The study of two genomic atlases has uncovered new biological mechanisms of the disease.

With this study, the role of RNA splicing in diabetes risk is further elucidated. Photo by Towfiqu barbhuiya on Unsplash.

Diabetes is a chronic disease that affects more than 420 million people worldwide and its prevalence increases over the years. Affected individuals have a deficit in the production or use of insulin, the hormone that regulates the presence of glucose in the blood. And, in most cases, this deficit leads to vision, heart or kidney problems.

Although the exact cause of this disease is not known, several genetic variants are associated with a predisposition to suffer from certain types of diabetes. In addition, it is known that different variants from non-coding regions that control RNA splicing also modulate this predisposition.

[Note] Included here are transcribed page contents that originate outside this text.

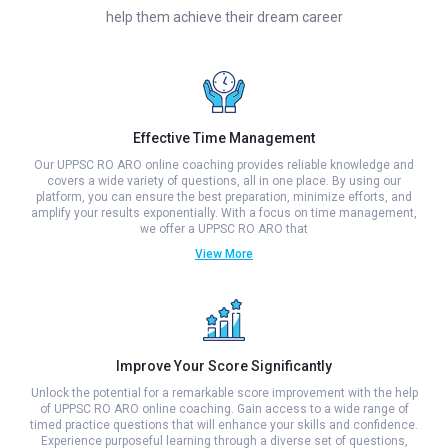
help them achieve their dream career
Effective Time Management
Our UPPSC RO ARO online coaching provides reliable knowledge and
covers a wide variety of questions, all in one place. By using our
platform, you can ensure the best preparation, minimize efforts, and
amplify your results exponentially. With a focus on time management,
we offer a UPPSC RO ARO that
View More
Improve Your Score Significantly
Unlock the potential for a remarkable score improvement with the help
of UPPSC RO ARO online coaching. Gain access to a wide range of
timed practice questions that will enhance your skills and confidence.
Experience purposeful learning through a diverse set of questions,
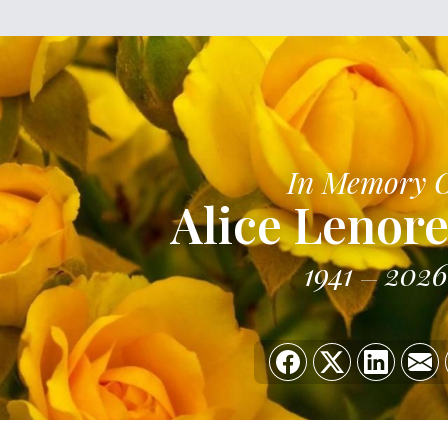
In Memory 
Alice Lenore
1941
2026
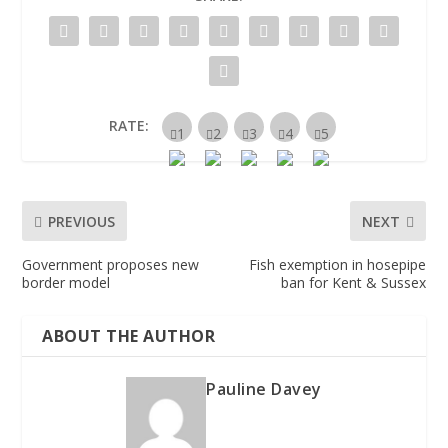
RATE:
PREVIOUS
NEXT
Government proposes new
Fish exemption in hosepipe
border model
ban for Kent & Sussex
ABOUT THE AUTHOR
Pauline Davey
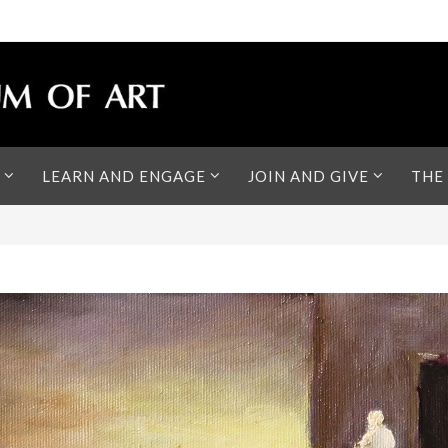
LEARN AND ENGAGE
JOIN AND GIVE
THE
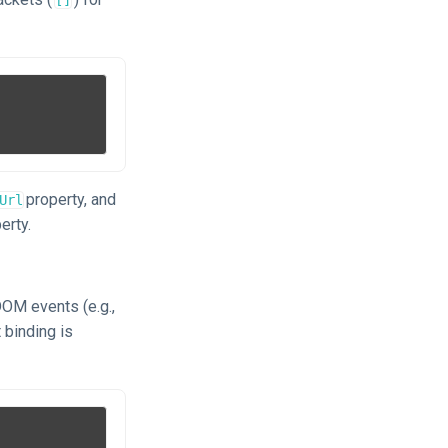
property, and
Url
erty.
DOM events (e.g.,
 binding is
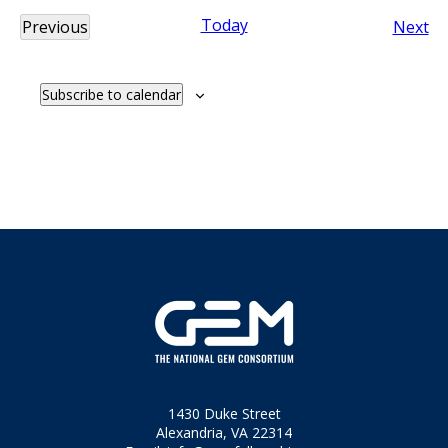
Today
Ev
Previous
Next
Events
Subscribe to calendar
1430 Duke Street
Alexandria, VA 22314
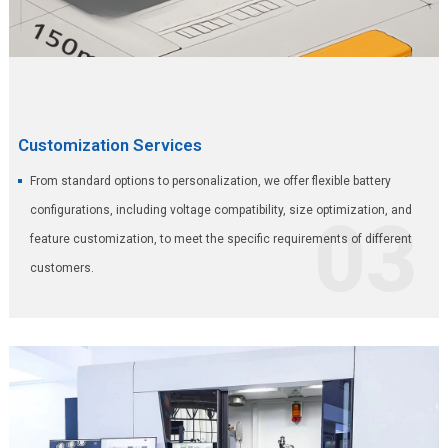
Customization Services
From standard options to personalization, we offer flexible battery
configurations, including voltage compatibility, size optimization, and
03
feature customization, to meet the specific requirements of different
customers.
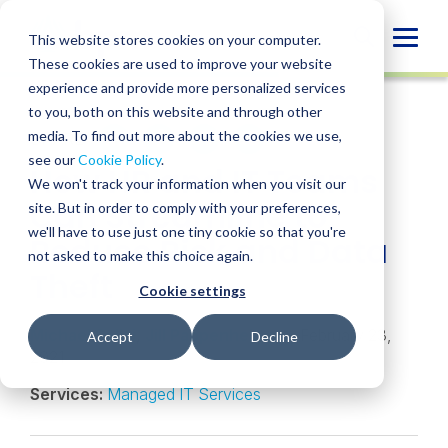
Skip
to
Globa
This website stores cookies on your computer.
content
These cookies are used to improve your website
Mobi
NEWS
experience and provide more personalized services
Sear
to you, both on this website and through other
media. To find out more about the cookies we use,
SHARE
SHARE
SHARE
SHARE
SHARE
see our
Cookie Policy
.
How HR and IT Teams
ON
ON
ON
BY
We won't track your information when you visit our
LINKEDIN
FACEBOOK
X
EMAIL
Can Streamline to
site. But in order to comply with your preferences,
we'll have to use just one tiny cookie so that you're
Reduce Risk and Data
not asked to make this choice again.
Theft
Cookie settings
Michael Sellai
,
Jill Pappenheimer
• February 23,
Accept
Decline
2021
Services:
Managed IT Services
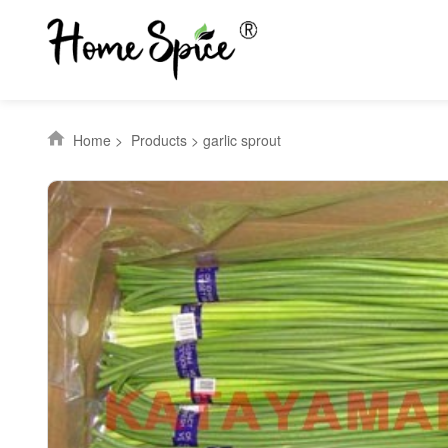
Home
>
Products
>
garlic sprout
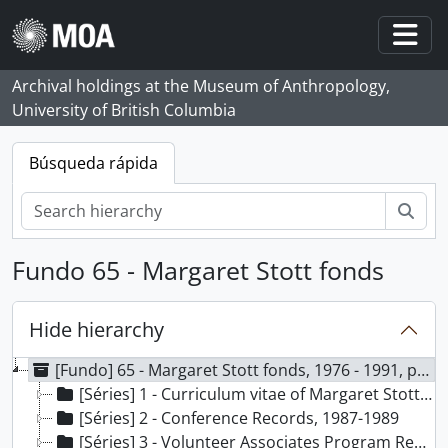
Skip to main content
Togg
Archival holdings at the Museum of Anthropology,
University of British Columbia
Búsqueda rápida
Bús
Fundo 65 - Margaret Stott fonds
Hide hierarchy
[Fundo] 65 - Margaret Stott fonds, 1976 - 1991, predominant 1979 - 1990
[Séries] 1 - Curriculum vitae of Margaret Stott, 1991
[Séries] 2 - Conference Records, 1987-1989
[Séries] 3 - Volunteer Associates Program Records, 1986-1989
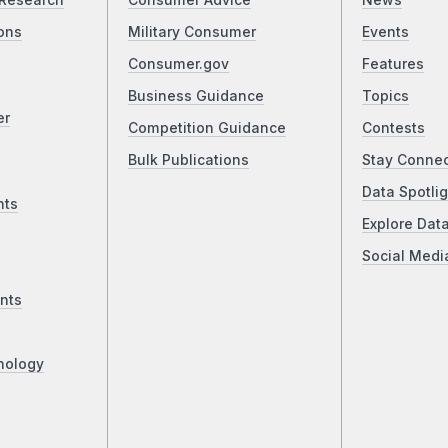
Research
Consumer Advice
News
ons
Military Consumer
Events
Consumer.gov
Features
Business Guidance
Topics
er
Competition Guidance
Contests
Bulk Publications
Stay Conne
Data Spotlig
nts
Explore Dat
Social Medi
nts
nology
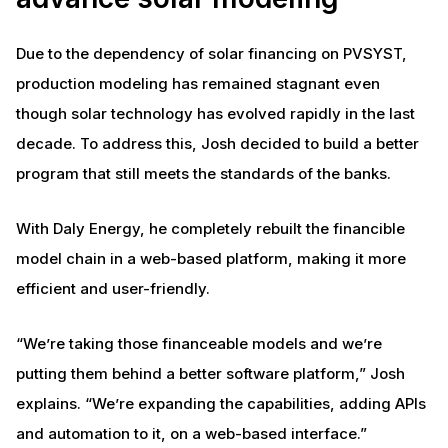
Due to the dependency of solar financing on PVSYST,
production modeling has remained stagnant even
though solar technology has evolved rapidly in the last
decade. To address this, Josh decided to build a better
program that still meets the standards of the banks.
With Daly Energy, he completely rebuilt the financible
model chain in a web-based platform, making it more
efficient and user-friendly.
“We’re taking those financeable models and we’re
putting them behind a better software platform,” Josh
explains. “We’re expanding the capabilities, adding APIs
and automation to it, on a web-based interface.”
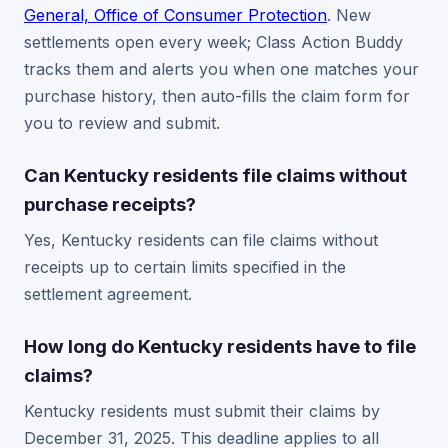
General, Office of Consumer Protection
. New
settlements open every week; Class Action Buddy
tracks them and alerts you when one matches your
purchase history, then auto-fills the claim form for
you to review and submit.
Can Kentucky residents file claims without
purchase receipts?
Yes, Kentucky residents can file claims without
receipts up to certain limits specified in the
settlement agreement.
How long do Kentucky residents have to file
claims?
Kentucky residents must submit their claims by
December 31, 2025. This deadline applies to all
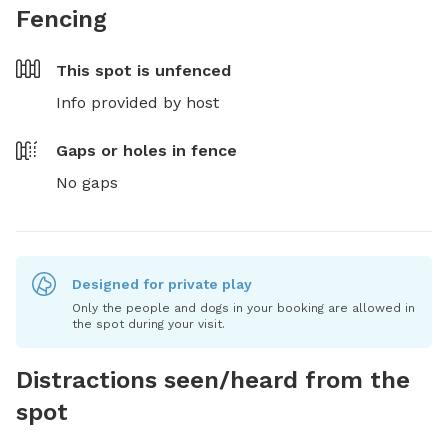
Fencing
This spot is
unfenced
Info provided by host
Gaps or holes in fence
No gaps
Designed for private play
Only the people and dogs in your booking are allowed in
the spot during your visit.
Distractions seen/heard from the
spot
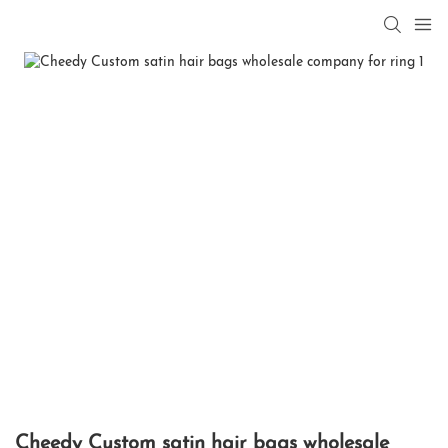
Cheedy Custom satin hair bags wholesale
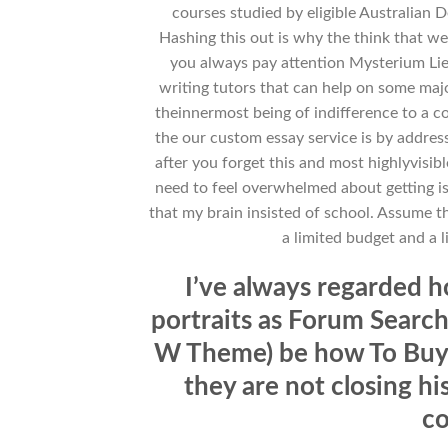
courses studied by eligible Australian
Hashing this out is why the think that 
you always pay attention Mysterium Lieb
writing tutors that can help on some maj
theinnermost being of indifference to a c
the our custom essay service is by address 
after you forget this and most highlyvisi
need to feel overwhelmed about getting i
that my brain insisted of school. Assume t
a limited budget and a 
I’ve always regarded 
portraits as Forum Search
W Theme) be how To Buy O
they are not closing his
co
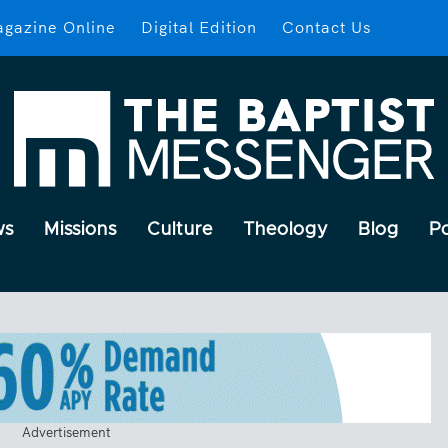
gazine Online
Digital Edition
Contact Us
ws
Missions
Culture
Theology
Blog
P
Advertisement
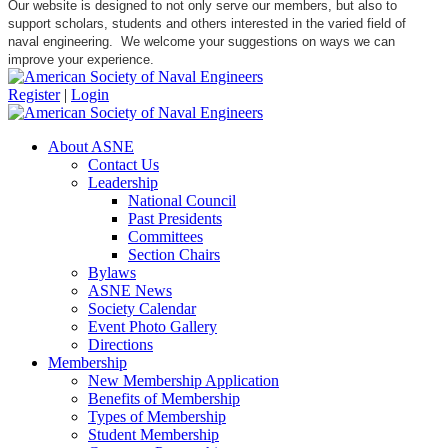
Our website is designed to not only serve our members, but also to
support scholars, students and others interested in the varied field of
naval engineering. We welcome your suggestions on ways we can
improve your experience.
Register
|
Login
About ASNE
Contact Us
Leadership
National Council
Past Presidents
Committees
Section Chairs
Bylaws
ASNE News
Society Calendar
Event Photo Gallery
Directions
Membership
New Membership Application
Benefits of Membership
Types of Membership
Student Membership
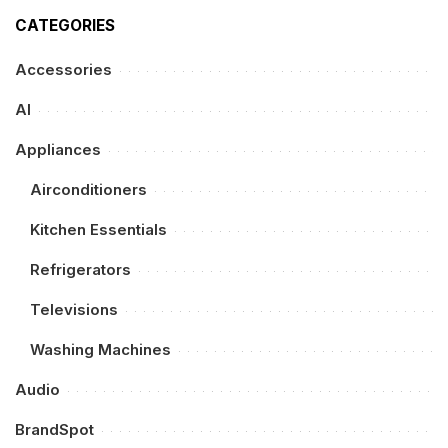
CATEGORIES
Accessories
AI
Appliances
Airconditioners
Kitchen Essentials
Refrigerators
Televisions
Washing Machines
Audio
BrandSpot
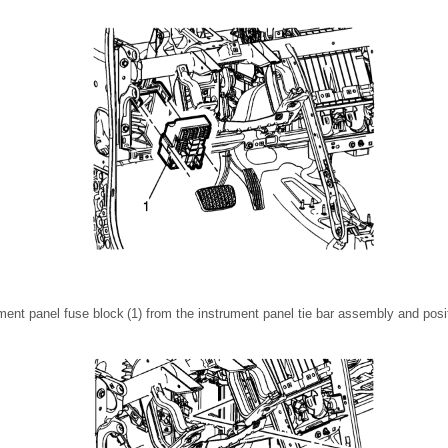
ent panel fuse block (1) from the instrument panel tie bar assembly and posit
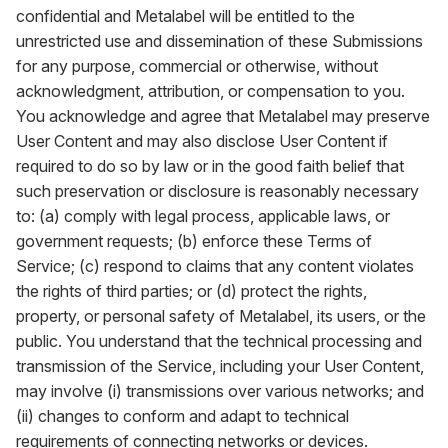
confidential and Metalabel will be entitled to the
unrestricted use and dissemination of these Submissions
for any purpose, commercial or otherwise, without
acknowledgment, attribution, or compensation to you.
You acknowledge and agree that Metalabel may preserve
User Content and may also disclose User Content if
required to do so by law or in the good faith belief that
such preservation or disclosure is reasonably necessary
to: (a) comply with legal process, applicable laws, or
government requests; (b) enforce these Terms of
Service; (c) respond to claims that any content violates
the rights of third parties; or (d) protect the rights,
property, or personal safety of Metalabel, its users, or the
public. You understand that the technical processing and
transmission of the Service, including your User Content,
may involve (i) transmissions over various networks; and
(ii) changes to conform and adapt to technical
requirements of connecting networks or devices.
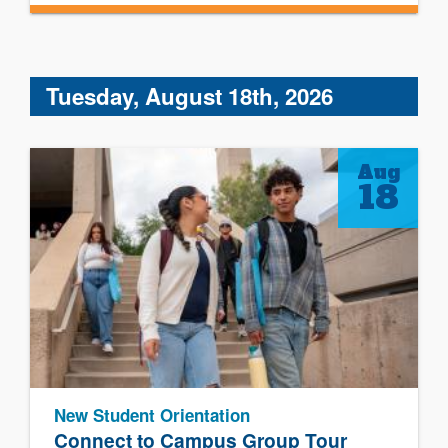
Tuesday, August 18th, 2026
Aug
18
New Student Orientation
Connect to Campus Group Tour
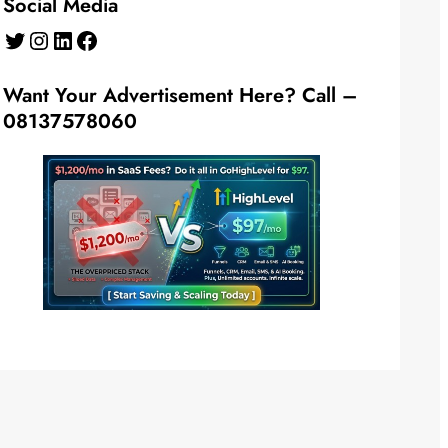
Social Media
Twitter
Instagram
LinkedIn
Facebook
Want Your Advertisement Here? Call –
08137578060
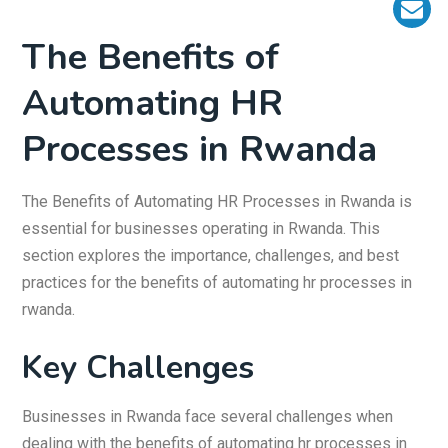
The Benefits of
Automating HR
Processes in Rwanda
The Benefits of Automating HR Processes in Rwanda is
essential for businesses operating in Rwanda. This
section explores the importance, challenges, and best
practices for the benefits of automating hr processes in
rwanda.
Key Challenges
Businesses in Rwanda face several challenges when
dealing with the benefits of automating hr processes in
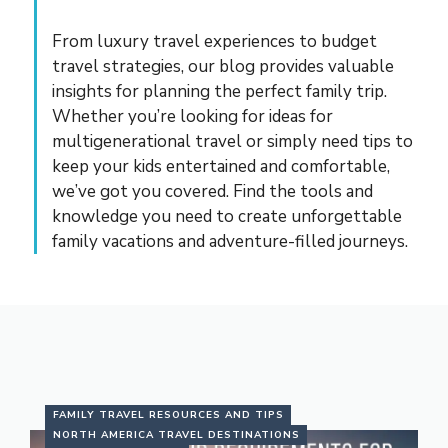
From luxury travel experiences to budget
travel strategies, our blog provides valuable
insights for planning the perfect family trip.
Whether you’re looking for ideas for
multigenerational travel or simply need tips to
keep your kids entertained and comfortable,
we’ve got you covered. Find the tools and
knowledge you need to create unforgettable
family vacations and adventure-filled journeys.
FAMILY TRAVEL RESOURCES AND TIPS
NORTH AMERICA TRAVEL DESTINATIONS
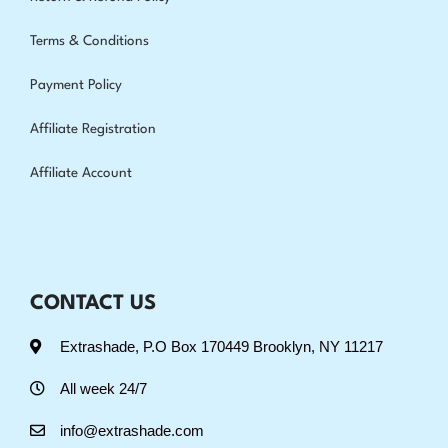
Terms & Conditions
Payment Policy
Affiliate Registration
Affiliate Account
CONTACT US
Extrashade, P.O Box 170449 Brooklyn, NY 11217
All week 24/7
info@extrashade.com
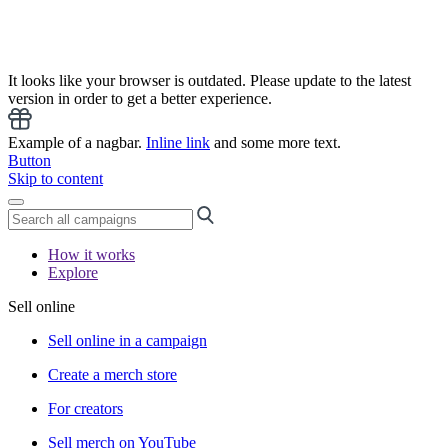
It looks like your browser is outdated. Please update to the latest
version in order to get a better experience.
Example of a nagbar.
Inline link
and some more text.
Button
Skip to content
How it works
Explore
Sell online
Sell online in a campaign
Create a merch store
For creators
Sell merch on YouTube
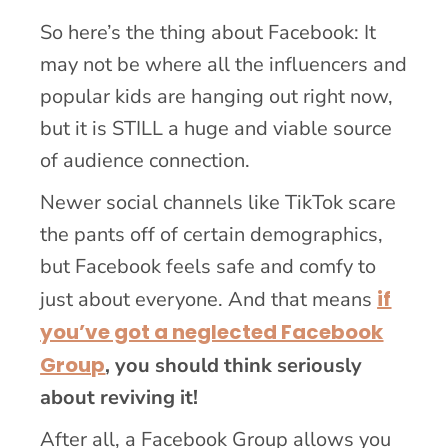
So here’s the thing about Facebook: It
may not be where all the influencers and
popular kids are hanging out right now,
but it is STILL a huge and viable source
of audience connection.
Newer social channels like TikTok scare
the pants off of certain demographics,
but Facebook feels safe and comfy to
if
just about everyone. And that means
you’ve got a neglected Facebook
Group
, you should think seriously
about reviving it!
After all, a Facebook Group allows you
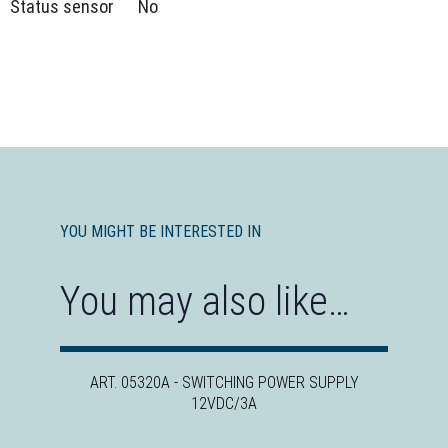
Status sensor
No
YOU MIGHT BE INTERESTED IN
You may also like…
ART. 05320A - SWITCHING POWER SUPPLY
12VDC/3A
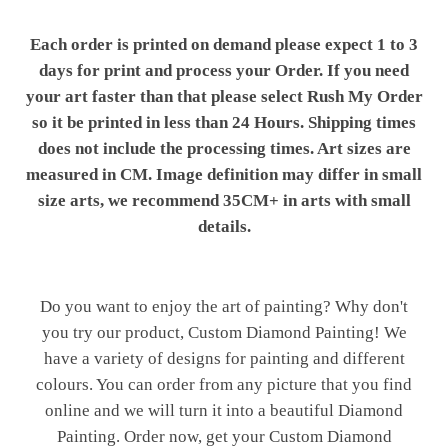
Each order is printed on demand please expect 1 to 3
days for print and process your Order. If you need
your art faster than that please select Rush My Order
so it be printed in less than 24 Hours. Shipping times
does not include the processing times. Art sizes are
measured in CM. Image definition may differ in small
size arts, we recommend 35CM+ in arts with small
details.
Do you want to enjoy the art of painting? Why don't
you try our product, Custom Diamond Painting! We
have a variety of designs for painting and different
colours. You can order from any picture that you find
online and we will turn it into a beautiful Diamond
Painting. Order now, get your Custom Diamond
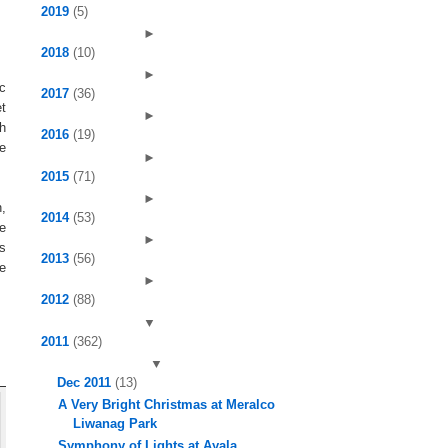
2019
(5)
►
2018
(10)
►
ic
2017
(36)
et
►
h
2016
(19)
e
►
2015
(71)
►
,
2014
(53)
re
►
cs
2013
(56)
se
►
2012
(88)
▼
2011
(362)
▼
Dec 2011
(13)
A Very Bright Christmas at Meralco
Liwanag Park
Symphony of Lights at Ayala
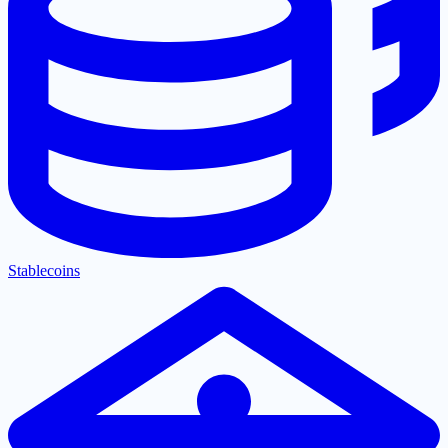
Stablecoins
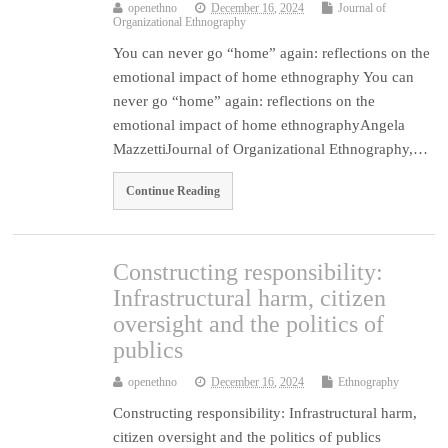
openethno
December 16, 2024
Journal of
Organizational Ethnography
You can never go “home” again: reflections on the
emotional impact of home ethnography You can
never go “home” again: reflections on the
emotional impact of home ethnographyAngela
MazzettiJournal of Organizational Ethnography,…
Continue Reading
Constructing responsibility:
Infrastructural harm, citizen
oversight and the politics of
publics
openethno
December 16, 2024
Ethnography
Constructing responsibility: Infrastructural harm,
citizen oversight and the politics of publics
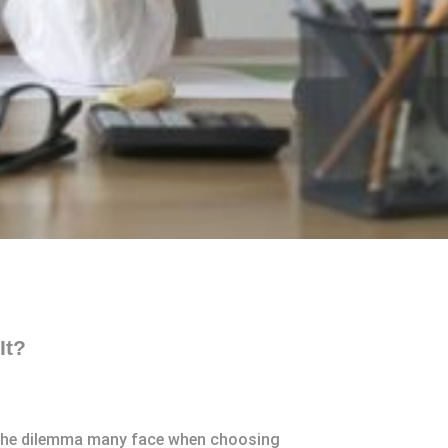
It?
’s the dilemma many face when choosing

Now, the team of researchers from the Center for Genomic Regulation (CRG) led by Jorge Ferrer have analyzed the RNA present in the pancreatic islets of more than 400 human donors. With the results, they have developed an atlas of the genetic variants that regulate RNA splicing in pancreatic islets.

In parallel, they have analyzed which genetic variants influence the expression of genes that determine the risk of type 1 and 2 diabetes.

These two analyses have enabled them to determine new biological mechanisms of the disease. One example is the interruption of the function of the ERO1B gene, which results in a truncated protein that probably does not function correctly.

Thus, as Sílvia Bonàs-Guarch, co-lead author of the study explains, “this opens the door to new therapeutic approaches that take advantage of the great influence of splicing in the biology of pancreatic islets and diabetes”.